Blessing explained that the woman accused her of stealing her baby and all the entreaties from people fell on deaf ears as the woman got her arrested and asked her to produce her lost child or perish in jail.
  The pregnant Blessing, who has never been arraigned in court, was said to have given birth in custody two months ago with the prison officials and the human rights lawyer being the only people that were taking care of her and the baby before the Chief Judge released her on compassionate ground and for the sake of the baby.
Also, two siblings, Udeme Edet Etim and Unyime Edet Etim, who were released narrated how their elder brother who they had issues with, locked them up for five years on accusations of conspiracy and stealing.
  “We have been having issues with our elder brother and one day he called the police for us. We were arrested, detained and later brought to prison since 2020. They said we conspired to steal. Since that time we have been here and have not gone to court,” one of the siblings narrated.
  At Eket custodial centre, one Friday Nkereuwem who spent over two years in custody told the Chief Judge how he was arrested by the father of a girl he impregnated and wanted to marry, on the claims that he abducted his daughter.
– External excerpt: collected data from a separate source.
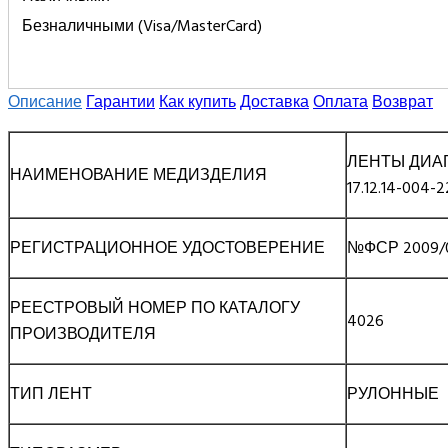
Безналичными (Visa/MasterCard)
Описание
Гарантии
Как купить
Доставка
Оплата
Возврат
ЛЕНТЫ ДИА
НАИМЕНОВАНИЕ МЕДИЗДЕЛИЯ
17.12.1
РЕГИСТРАЦИОННОЕ УДОСТОВЕРЕНИЕ
№ФСР 2009/06
РЕЕСТРОВЫЙ НОМЕР ПО КАТАЛОГУ
4026
ПРОИЗВОДИТЕЛЯ
ТИП ЛЕНТ
РУЛОННЫЕ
  Hear him, “My Lord, I am in prison because of the girl I love. The girl was pregnant for me and when she gave birth to our baby, I was very happy and out of excitement, I took her and the child to Calabar to introduce to my parents and explain to them what transpired.
  “When we later came back to Akwa Ibom, my in-law arrested me that I abducted her daughter and that is how I came here,” he added.
Meanwhile, the officers in charge of the different custodial centres in their remarks thanked the State Chief Judge for coming around and taking further steps to decongest the prisons which, they said, were overcrowded.
The officers, differently, reeled our their challenges which included lack of operational vehicles, poor logistics to convey inmates to courts, lack of power supply and breakdown of water pumps.